El ecosistema estaba casi extinto y con él la vida
de todos. No quedaba más que emigrar. Al amanecer todos juntaron las pocas
pertenencias en atillos y comenzaron a marchar. En su trasiego, lejos del hábitat
enfermo, se encontraron con otros pueblos que vagabundeaban agobiados.
Muchos habían sido advertidos por los chamanes que
no debían maltratar al bosque. Pero no les habían hecho caso; continuaron
extrayendo los frutos a mayor ritmo que su crecimiento y cazando a los animales
al límite de la extinción en su lucha por la subsistencia.
Fue tal el destierro de las tribus procedentes de
distintos hábitats devastados que, sin comunicación alguna, terminaron convergiendo
en un lugar distante, un borde alejado de todo, un limbo. Allí encontraron agua,
suelo, pastos, árboles y animales sanos. Un oasis en medio de la nada misma. Entonces
tuvieron que organizarse. Quiénes usarían cada recurso, cómo y cuándo lo harían.

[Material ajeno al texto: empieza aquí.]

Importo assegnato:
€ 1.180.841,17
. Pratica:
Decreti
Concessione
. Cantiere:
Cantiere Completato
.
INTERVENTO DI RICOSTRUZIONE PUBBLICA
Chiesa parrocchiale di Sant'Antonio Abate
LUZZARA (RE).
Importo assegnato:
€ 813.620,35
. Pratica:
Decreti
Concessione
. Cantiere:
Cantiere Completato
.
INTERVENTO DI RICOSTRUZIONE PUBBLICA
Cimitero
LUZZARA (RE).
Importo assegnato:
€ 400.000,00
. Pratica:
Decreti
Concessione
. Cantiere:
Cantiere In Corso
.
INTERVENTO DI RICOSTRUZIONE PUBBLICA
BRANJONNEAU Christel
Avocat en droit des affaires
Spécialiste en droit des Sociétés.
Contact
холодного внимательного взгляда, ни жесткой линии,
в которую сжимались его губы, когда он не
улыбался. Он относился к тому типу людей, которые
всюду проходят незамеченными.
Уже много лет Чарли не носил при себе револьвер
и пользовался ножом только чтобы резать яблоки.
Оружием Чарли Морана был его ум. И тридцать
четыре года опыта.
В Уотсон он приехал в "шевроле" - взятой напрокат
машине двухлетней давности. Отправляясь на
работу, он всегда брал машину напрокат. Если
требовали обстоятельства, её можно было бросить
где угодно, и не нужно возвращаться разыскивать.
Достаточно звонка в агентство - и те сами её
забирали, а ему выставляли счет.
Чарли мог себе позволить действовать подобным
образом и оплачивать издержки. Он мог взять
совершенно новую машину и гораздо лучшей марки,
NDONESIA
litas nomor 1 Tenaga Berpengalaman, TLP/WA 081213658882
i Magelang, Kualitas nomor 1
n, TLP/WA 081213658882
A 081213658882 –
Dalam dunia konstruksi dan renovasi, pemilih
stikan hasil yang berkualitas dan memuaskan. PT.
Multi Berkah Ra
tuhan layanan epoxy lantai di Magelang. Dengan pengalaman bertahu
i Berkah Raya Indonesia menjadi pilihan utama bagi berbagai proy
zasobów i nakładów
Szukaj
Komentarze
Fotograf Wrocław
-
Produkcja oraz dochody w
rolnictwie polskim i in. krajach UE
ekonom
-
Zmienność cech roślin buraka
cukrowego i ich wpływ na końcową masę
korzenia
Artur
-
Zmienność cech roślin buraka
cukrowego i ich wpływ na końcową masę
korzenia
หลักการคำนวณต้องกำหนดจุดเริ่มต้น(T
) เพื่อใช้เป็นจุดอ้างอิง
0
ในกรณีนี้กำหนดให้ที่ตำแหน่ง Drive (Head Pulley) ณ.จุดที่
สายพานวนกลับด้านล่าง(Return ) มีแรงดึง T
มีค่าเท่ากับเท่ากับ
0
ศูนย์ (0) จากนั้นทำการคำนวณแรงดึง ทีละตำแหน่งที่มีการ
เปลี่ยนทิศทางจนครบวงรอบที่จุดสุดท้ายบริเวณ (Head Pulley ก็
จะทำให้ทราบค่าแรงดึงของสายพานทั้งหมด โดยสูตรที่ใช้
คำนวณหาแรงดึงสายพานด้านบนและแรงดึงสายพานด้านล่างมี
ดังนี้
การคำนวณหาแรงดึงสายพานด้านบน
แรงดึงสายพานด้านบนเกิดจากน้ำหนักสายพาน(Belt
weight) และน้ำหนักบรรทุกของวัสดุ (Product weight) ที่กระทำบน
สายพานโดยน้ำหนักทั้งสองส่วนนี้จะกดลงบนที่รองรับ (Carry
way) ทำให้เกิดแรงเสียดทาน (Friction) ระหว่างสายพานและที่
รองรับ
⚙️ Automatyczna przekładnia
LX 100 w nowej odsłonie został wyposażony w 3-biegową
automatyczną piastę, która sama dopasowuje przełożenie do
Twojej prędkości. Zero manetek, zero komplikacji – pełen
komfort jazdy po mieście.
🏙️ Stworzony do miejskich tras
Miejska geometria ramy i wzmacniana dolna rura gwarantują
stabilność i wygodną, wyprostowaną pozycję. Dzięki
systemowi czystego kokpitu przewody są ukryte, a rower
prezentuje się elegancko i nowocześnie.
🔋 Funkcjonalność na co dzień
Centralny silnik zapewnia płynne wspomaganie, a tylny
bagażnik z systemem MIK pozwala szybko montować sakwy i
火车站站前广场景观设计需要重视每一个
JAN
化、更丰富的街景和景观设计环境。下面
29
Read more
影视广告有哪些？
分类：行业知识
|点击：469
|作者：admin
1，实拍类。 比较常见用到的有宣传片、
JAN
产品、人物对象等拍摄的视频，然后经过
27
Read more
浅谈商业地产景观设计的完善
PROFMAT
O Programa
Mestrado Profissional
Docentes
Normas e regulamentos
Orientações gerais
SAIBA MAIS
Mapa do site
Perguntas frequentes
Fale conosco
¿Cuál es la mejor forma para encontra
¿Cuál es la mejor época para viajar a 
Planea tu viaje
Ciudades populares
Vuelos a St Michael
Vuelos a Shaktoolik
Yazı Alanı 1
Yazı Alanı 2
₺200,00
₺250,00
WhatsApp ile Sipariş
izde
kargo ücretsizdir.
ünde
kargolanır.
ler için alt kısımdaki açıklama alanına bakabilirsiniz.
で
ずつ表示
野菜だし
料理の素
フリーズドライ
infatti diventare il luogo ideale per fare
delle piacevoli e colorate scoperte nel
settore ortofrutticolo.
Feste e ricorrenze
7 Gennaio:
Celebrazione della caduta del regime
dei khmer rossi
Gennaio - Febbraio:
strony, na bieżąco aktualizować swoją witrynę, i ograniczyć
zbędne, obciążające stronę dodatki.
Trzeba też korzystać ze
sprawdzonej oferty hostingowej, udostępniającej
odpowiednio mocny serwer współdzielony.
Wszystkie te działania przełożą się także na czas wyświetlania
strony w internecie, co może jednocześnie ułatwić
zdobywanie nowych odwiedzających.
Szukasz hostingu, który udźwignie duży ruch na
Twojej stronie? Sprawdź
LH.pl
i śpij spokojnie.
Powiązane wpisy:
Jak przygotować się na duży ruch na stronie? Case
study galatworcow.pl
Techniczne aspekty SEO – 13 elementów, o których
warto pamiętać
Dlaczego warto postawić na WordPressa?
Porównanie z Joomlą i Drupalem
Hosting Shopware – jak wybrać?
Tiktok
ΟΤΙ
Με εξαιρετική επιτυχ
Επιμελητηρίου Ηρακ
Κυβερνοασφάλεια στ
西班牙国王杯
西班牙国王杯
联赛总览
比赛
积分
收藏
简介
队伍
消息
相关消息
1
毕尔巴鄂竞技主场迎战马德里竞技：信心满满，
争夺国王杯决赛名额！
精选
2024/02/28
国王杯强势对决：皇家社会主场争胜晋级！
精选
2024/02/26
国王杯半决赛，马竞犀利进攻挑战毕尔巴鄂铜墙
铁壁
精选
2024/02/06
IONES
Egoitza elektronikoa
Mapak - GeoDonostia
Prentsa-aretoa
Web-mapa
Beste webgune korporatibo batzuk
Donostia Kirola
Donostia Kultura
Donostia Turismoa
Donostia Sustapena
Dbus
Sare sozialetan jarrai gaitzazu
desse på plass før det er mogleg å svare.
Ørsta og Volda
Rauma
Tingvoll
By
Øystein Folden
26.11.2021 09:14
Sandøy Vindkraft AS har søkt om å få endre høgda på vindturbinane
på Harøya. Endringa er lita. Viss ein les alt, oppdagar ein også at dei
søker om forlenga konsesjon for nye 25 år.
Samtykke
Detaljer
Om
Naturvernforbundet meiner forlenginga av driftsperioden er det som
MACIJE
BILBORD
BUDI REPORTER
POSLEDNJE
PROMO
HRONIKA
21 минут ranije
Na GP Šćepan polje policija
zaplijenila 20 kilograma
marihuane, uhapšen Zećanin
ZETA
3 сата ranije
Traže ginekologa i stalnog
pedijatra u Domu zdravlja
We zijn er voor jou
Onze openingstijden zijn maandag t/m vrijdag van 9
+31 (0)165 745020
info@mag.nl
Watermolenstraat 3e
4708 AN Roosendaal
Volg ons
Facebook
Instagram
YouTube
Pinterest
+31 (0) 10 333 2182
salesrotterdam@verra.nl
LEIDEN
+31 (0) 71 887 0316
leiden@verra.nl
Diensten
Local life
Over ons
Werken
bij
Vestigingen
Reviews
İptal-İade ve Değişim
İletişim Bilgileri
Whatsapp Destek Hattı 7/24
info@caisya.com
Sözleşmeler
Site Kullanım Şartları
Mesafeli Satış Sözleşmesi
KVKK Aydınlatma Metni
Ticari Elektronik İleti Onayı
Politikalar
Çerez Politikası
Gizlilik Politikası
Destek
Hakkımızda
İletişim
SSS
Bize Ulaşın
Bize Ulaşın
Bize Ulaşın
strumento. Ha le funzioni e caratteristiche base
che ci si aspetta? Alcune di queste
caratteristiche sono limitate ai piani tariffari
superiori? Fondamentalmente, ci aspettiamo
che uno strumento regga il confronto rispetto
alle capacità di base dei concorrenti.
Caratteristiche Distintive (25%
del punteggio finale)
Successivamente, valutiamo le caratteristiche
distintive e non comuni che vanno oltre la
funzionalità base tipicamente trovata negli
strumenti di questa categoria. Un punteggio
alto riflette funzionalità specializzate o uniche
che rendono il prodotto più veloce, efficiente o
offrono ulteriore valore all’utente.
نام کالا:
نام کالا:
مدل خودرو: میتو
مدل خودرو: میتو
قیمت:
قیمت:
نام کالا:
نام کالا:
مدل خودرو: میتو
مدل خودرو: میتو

Algunos comenzaron a plantar las pocas semillas que llevaban de sus huertos
originales; otros decidieron domesticar a los chanchos salvajes para tener
carne y alimentarse mejor; los más avanzados construyeron viviendas más
resistentes que las primitivas. Las mujeres cantaron a los niños consolándolos
de su dolor y cansancio hasta que se durmieron confiados. Entonces se pusieron
a limpiar y tejer.
Miles de años después los arqueólogos quedaron
estupefactos al descubrir en una excavación los restos de comunidades muy
disímiles que habían convivido en el mismo lugar en paz y unidad. Había en el
yacimiento una mixtura de artefactos culturales como vasijas, ornamentos, dibujos
de bosques y esculturas de animales, que configuraban el patrimonio de pueblos
que habían vivido en armonía con el ambiente durante muchos siglos.